• Stated task 1
Select every line of the rows below that contains the string "appoggiatura", treating case as significant.

---+---

☸️ Cluster-Wide Collective Operations

Overview

Building on basic cluster coordination from the previous section, this challenge teaches you to implement cluster-wide collective operations - extending the familiar block.sum pattern from Puzzle 27 to coordinate across multiple thread blocks.

The Challenge: Implement a cluster-wide reduction that processes 1024 elements across 4 coordinated blocks, combining their individual reductions into a single global result.

Key Learning: Learn cluster_sync() for full cluster coordination and elect_one_sync() for efficient final reductions.

The problem: large-scale global sum

Single blocks (as learned in Puzzle 27) are limited by their thread count and shared memory capacity from Puzzle 8. For large datasets requiring global statistics (mean, variance, sum) beyond single-block reductions, we need cluster-wide collective operations.

Your task: Implement a cluster-wide sum reduction where:

  1. Each block performs local reduction (like block.sum() from Puzzle 27)

---+---

• Stated task 2
Answer the following questions using the section on cluster-wide collective operations above:
(a) How many elements must the cluster-wide reduction process?
(b) Which function is named for full cluster coordination?
(c) Which puzzle is cited as the source of the shared memory capacity limit?

(Records contained in a dataset)
---+---

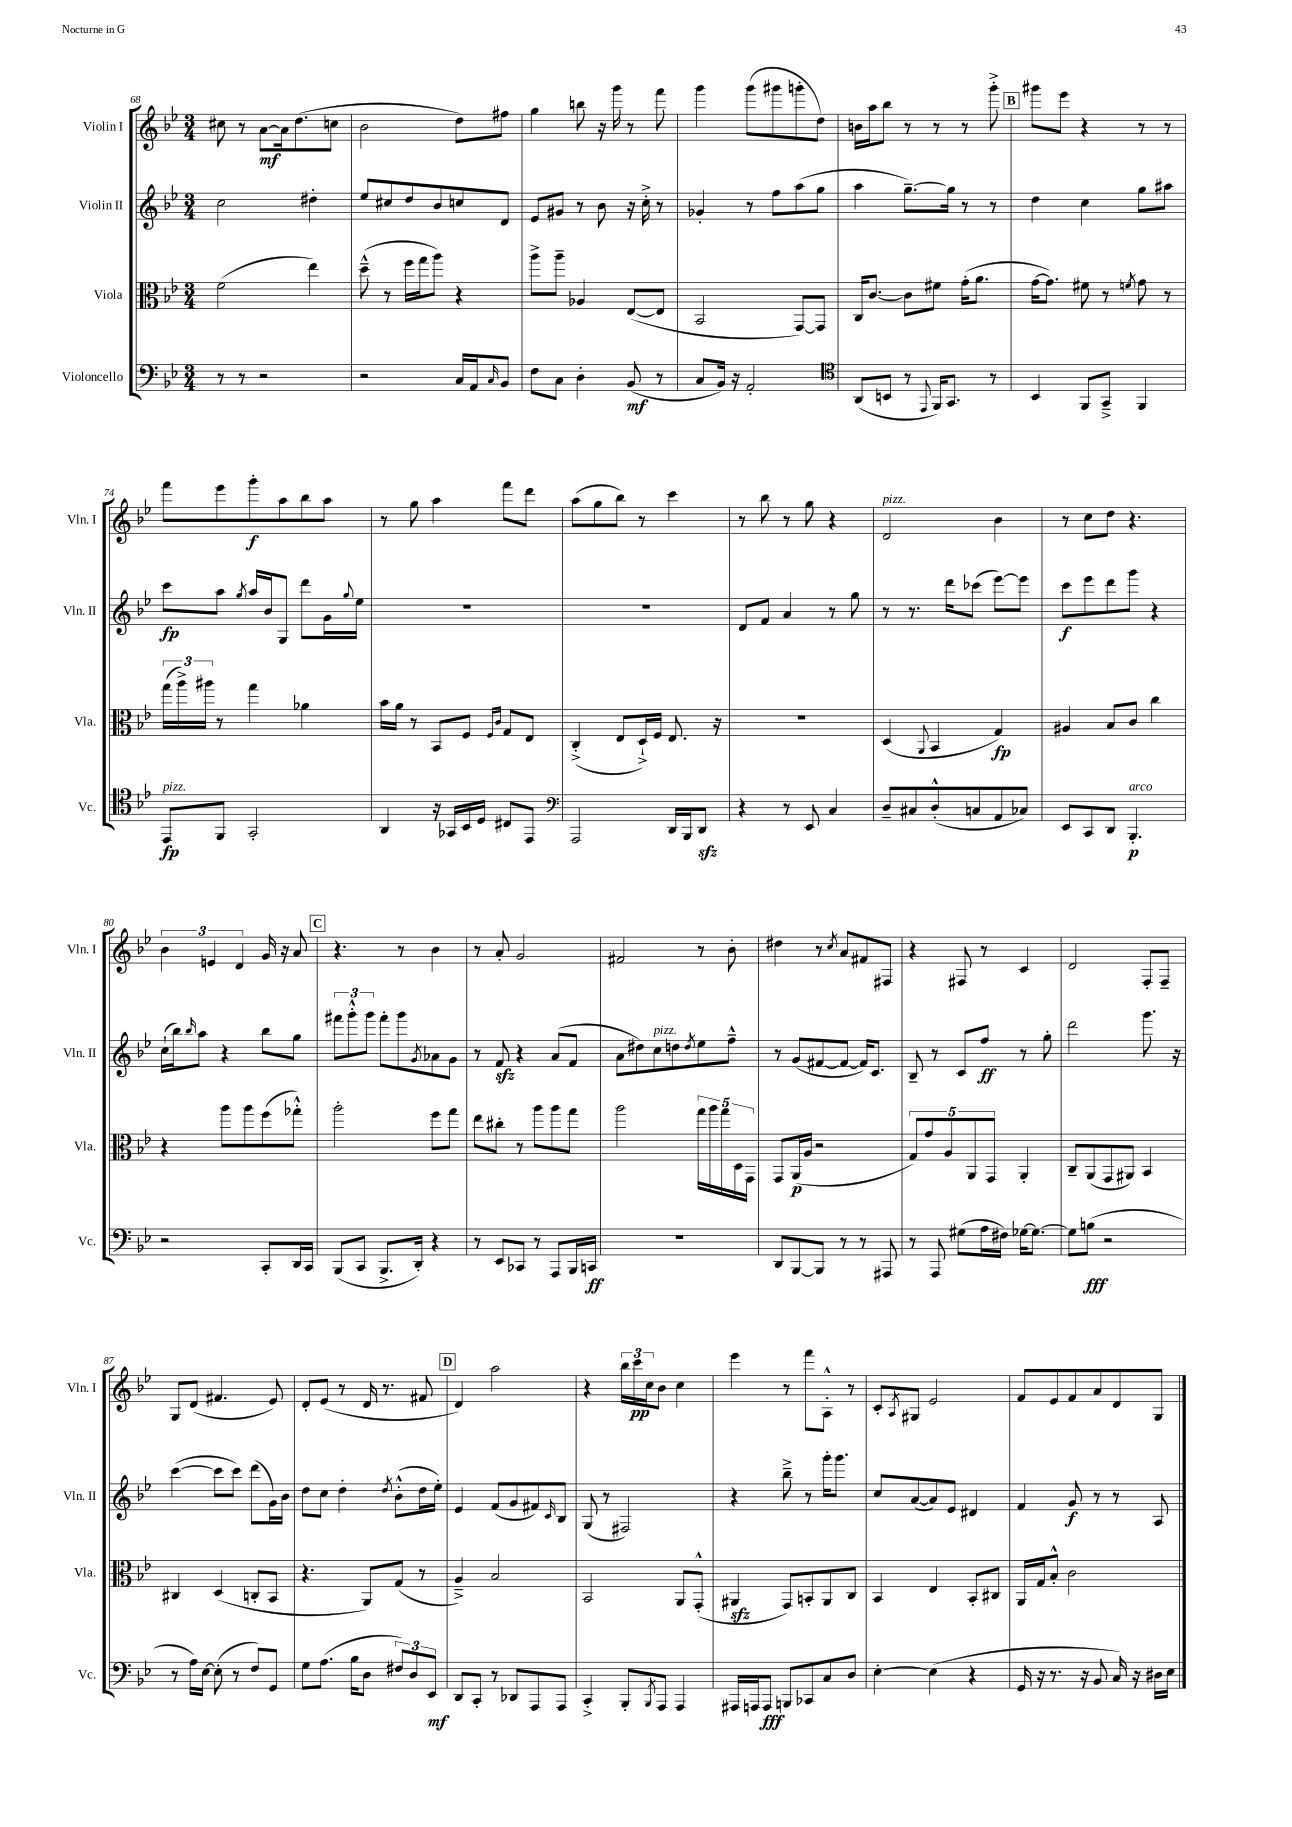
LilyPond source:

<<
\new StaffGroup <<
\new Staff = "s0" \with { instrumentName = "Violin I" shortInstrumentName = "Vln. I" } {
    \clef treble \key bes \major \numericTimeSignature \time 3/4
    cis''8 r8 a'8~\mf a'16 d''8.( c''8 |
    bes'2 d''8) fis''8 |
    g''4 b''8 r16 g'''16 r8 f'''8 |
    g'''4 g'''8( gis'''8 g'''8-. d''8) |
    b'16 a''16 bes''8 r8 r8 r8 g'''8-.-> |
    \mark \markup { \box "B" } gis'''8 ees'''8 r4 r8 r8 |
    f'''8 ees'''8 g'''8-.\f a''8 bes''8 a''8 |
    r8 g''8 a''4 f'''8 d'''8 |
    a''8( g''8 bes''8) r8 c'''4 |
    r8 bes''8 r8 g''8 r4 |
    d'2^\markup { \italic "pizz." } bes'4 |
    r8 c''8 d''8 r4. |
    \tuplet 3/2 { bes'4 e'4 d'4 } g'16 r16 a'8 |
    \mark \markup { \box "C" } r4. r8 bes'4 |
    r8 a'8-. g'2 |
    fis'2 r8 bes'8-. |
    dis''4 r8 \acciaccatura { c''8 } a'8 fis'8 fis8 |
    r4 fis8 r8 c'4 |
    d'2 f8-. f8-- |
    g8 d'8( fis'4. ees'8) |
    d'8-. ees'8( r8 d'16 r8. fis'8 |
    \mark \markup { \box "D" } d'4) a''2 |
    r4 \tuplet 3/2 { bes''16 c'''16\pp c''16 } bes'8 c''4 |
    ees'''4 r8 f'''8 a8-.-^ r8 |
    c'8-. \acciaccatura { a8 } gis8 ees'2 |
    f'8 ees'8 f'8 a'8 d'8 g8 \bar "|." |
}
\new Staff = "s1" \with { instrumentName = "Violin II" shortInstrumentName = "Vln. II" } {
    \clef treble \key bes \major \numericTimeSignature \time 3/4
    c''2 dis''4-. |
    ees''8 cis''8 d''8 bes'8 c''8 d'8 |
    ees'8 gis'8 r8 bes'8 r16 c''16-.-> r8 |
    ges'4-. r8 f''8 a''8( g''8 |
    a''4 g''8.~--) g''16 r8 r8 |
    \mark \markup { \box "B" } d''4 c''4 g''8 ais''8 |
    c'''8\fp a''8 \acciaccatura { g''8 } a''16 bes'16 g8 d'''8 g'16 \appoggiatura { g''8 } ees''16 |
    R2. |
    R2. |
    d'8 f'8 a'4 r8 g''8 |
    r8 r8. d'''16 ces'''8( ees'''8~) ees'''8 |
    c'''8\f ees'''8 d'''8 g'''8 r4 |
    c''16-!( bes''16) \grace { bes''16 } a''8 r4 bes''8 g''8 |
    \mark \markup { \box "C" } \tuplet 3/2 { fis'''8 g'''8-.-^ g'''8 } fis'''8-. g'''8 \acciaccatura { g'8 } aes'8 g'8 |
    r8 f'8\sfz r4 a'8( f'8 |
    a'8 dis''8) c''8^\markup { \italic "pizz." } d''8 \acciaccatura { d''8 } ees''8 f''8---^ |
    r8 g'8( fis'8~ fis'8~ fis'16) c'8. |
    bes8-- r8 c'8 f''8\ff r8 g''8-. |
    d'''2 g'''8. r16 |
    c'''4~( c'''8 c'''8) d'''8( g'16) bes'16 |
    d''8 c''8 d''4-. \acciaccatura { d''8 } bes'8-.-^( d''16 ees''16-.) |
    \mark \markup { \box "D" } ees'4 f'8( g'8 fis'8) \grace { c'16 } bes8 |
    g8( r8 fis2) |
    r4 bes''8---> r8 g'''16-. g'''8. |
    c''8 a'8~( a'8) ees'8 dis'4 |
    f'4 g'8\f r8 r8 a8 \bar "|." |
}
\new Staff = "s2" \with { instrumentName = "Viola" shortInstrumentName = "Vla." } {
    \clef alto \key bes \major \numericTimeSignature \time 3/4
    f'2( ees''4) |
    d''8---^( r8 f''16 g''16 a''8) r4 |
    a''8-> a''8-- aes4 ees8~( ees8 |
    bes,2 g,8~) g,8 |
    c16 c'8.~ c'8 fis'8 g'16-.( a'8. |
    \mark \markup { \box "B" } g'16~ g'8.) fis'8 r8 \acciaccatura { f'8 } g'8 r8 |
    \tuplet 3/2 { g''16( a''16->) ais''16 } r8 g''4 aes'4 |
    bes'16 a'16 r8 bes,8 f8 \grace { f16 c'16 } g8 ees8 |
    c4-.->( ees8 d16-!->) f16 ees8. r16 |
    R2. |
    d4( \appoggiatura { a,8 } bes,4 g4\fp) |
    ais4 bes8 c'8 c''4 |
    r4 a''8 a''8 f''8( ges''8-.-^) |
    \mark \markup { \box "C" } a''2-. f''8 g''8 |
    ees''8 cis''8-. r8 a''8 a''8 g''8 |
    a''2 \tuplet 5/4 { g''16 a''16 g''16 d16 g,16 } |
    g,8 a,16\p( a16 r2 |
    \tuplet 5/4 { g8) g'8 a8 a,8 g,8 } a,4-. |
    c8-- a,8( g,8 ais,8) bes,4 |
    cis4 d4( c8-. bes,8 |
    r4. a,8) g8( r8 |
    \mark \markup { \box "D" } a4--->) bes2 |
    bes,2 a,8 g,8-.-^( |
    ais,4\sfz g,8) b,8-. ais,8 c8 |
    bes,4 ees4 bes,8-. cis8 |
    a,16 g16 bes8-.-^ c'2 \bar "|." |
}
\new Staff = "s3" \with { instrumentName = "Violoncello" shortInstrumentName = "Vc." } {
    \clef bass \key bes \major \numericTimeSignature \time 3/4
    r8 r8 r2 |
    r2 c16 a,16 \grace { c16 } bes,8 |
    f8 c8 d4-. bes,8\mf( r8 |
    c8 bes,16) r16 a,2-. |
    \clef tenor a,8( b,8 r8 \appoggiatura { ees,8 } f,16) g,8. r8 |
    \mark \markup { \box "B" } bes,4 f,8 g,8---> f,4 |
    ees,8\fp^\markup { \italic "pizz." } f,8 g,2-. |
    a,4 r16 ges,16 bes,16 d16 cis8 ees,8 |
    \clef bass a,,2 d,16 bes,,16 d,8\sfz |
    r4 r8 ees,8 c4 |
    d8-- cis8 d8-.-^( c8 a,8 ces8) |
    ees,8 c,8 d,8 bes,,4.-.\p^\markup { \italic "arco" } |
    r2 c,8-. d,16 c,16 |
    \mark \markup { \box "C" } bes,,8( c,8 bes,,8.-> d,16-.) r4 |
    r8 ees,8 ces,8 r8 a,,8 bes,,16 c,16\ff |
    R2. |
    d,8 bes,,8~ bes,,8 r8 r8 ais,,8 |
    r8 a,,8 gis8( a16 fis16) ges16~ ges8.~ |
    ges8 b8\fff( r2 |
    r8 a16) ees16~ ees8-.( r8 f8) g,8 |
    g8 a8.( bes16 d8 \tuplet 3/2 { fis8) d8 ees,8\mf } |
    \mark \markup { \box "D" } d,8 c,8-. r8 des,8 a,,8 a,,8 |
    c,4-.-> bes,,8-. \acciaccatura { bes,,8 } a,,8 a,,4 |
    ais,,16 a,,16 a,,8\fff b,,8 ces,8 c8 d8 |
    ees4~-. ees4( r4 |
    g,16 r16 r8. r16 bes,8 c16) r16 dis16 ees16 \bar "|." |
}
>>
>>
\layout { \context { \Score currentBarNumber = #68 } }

---+---

• Full output 1
    c'''8\fp a''8 \acciaccatura { g''8 } a''16 bes'16 g8 d'''8 g'16 \appoggiatura { g''8 } ees''16 |
    d4( \appoggiatura { a,8 } bes,4 g4\fp) |
    \clef tenor a,8( b,8 r8 \appoggiatura { ees,8 } f,16) g,8. r8 |

• Full output 2
(a) 1024 elements
(b) cluster_sync()
(c) Puzzle 8